PROVIDED PASSAGE:
□ □ □ □ □
A decrease in Rs values but increase in Rsh values is expected after the addition of
CP-DOTs.[65] The lowest 15.56 Ω cm–2 of Rs and the highest
309.59 Ω cm–2 of Rsh were acquired from 3 vol % of CP-DOT addition into the P3HT:PCBM-based
OSCs. It can be said that the enhancement of FF values with an exception
(as mentioned above) is in good match with these results as Rsh is related to the charge transport properties
and leakage current.[53] To sum up, in the
best case, the PCE of OSCs increased by 50% upon addition of 3% vol
of CP-DOT dopant solution to the active layer, which shows that CP-DOTs
showed a synergistic effect and enhanced photovoltaic parameters of
traditional organic solar cells. After these values were compared
with the other OSCs studied in the literature (Table S2), it was concluded that addition of CP-DOTs to the
active layer in OSCs is one of the most effective ways to improve
the photovoltaic parameters of OSCs.
□ □ □ □ □
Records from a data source
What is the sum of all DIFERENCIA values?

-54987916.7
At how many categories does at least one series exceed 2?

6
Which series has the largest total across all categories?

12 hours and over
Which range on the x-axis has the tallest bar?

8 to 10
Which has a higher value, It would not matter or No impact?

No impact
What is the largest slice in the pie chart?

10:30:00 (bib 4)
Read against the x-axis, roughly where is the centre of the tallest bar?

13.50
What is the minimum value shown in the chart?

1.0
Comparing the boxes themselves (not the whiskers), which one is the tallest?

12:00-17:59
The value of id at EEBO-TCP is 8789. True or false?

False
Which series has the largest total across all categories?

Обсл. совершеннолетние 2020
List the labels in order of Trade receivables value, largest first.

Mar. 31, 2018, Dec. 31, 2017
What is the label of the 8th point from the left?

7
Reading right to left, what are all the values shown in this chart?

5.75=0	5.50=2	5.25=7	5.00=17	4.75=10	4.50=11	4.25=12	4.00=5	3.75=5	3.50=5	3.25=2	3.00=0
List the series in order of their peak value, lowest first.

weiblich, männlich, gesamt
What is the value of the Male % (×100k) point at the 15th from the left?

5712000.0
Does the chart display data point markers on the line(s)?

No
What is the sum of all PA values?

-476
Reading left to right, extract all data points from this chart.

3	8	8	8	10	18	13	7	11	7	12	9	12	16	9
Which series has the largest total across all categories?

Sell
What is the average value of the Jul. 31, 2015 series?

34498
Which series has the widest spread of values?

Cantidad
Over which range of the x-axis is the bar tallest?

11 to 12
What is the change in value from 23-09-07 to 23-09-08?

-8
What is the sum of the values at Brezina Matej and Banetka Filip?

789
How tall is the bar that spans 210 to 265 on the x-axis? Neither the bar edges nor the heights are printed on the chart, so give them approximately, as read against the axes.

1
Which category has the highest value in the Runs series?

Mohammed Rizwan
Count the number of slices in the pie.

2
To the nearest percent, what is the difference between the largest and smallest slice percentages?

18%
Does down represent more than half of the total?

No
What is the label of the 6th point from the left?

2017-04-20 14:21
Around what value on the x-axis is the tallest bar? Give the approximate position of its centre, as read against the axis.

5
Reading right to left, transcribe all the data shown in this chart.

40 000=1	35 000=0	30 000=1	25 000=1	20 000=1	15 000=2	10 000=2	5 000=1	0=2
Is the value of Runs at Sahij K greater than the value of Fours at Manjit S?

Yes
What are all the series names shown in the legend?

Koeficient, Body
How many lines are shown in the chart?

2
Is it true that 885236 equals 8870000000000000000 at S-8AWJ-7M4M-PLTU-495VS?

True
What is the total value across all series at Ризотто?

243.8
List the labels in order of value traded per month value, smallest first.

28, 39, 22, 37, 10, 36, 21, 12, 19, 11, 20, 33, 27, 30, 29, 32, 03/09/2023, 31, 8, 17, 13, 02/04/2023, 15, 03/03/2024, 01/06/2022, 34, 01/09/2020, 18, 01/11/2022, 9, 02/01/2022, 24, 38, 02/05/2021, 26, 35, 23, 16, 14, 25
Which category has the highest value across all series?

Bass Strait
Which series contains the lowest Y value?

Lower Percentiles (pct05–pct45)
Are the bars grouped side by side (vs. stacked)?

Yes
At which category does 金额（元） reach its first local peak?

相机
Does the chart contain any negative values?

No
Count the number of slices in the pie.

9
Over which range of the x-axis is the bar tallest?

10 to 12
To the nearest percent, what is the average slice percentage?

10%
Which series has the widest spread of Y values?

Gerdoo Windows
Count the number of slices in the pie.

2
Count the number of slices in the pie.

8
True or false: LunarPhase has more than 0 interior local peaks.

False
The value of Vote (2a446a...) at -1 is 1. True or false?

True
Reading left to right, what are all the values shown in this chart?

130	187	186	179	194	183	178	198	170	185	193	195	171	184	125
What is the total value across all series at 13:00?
□ □ □ □ □
PROMPT 1:
Answer these questions from the passage on CP-DOTs in organic solar cells:
(a) After CP-DOTs are added, what change in Rs and Rsh values is expected?
(b) What was the highest Rsh value obtained?
(c) In the best case, by what percentage did the PCE of the OSCs increase?
PROMPT 2:
Pick up the passage on CP-DOTs in organic solar cells after its final sentence and continue it for a short paragraph.
The items have no role in this exercise.

RESPONSE BOX 1:
(a) A decrease in Rs values and an increase in Rsh values.
(b) 309.59 Ω cm–2.
(c) 50%.

RESPONSE BOX 2:
Conclusions
Water-insoluble,
slightly amphiphilic CDs with high quantum yield
and smooth crystal structure were synthesized using calix[4]pyrrole
as the carbon precursor and toluene as the solvent. Carbon dots had
a size of around 4–10 nm with graphitic structure. The quantum
yield of carbon dots was calculated to be 61%. Amphiphilic quantum
dots were soluble in toluene, hexane, ethanol, and methanol, and were
brightest in toluene. CP-DOTs possessed excitation-dependent emission
properties because of the existence of carboxylic groups on their
surface. Furthermore, CP-DOTs as an additive were utilized to improve
the OSCs’ photovoltaic parameters. The P3HT:PCBM layer with
addition of different vol % (nondoped, 1, 3, 5, and 7%) of CP-DOTs
was used to fabricate the OSCs. The optical absorption, crystallinity,
and morphological properties of the photoactive layer were improved
after addition of carbon dots in the P3HT:PCBM layer. In addition,
all device parameters were enhanced after addition of CP-DOTs in the
photoactive layer. According to the nondoped OSCs, FF increased from
48.51 to 52.15% and Jsc increased from 7.842 to 9.113 mA
cm–2, which led to an increase in PCE from 2.66
to 3.39% by adding 3 vol % carbon dots. The adaptation of CP-DOTs
to solar cell systems could contribute to commercialization and scale-up
of solar cell technology with increase of OSC device parameters. Finally,
our results showed that calix[4]pyrroles can be considered as powerful
carbon precursors to synthesize graphitic–amphiphilic CDs,
and in future studies, calix[4]pyrrole derivatives with different
functional groups can be used to synthesize heteroatom-doped amphiphilic
CDs. Furthermore, considering the photovoltaic parameters from the
OSC results we have obtained, CP-DOTs could be an excellent candidate
for improving optoelectronic devices.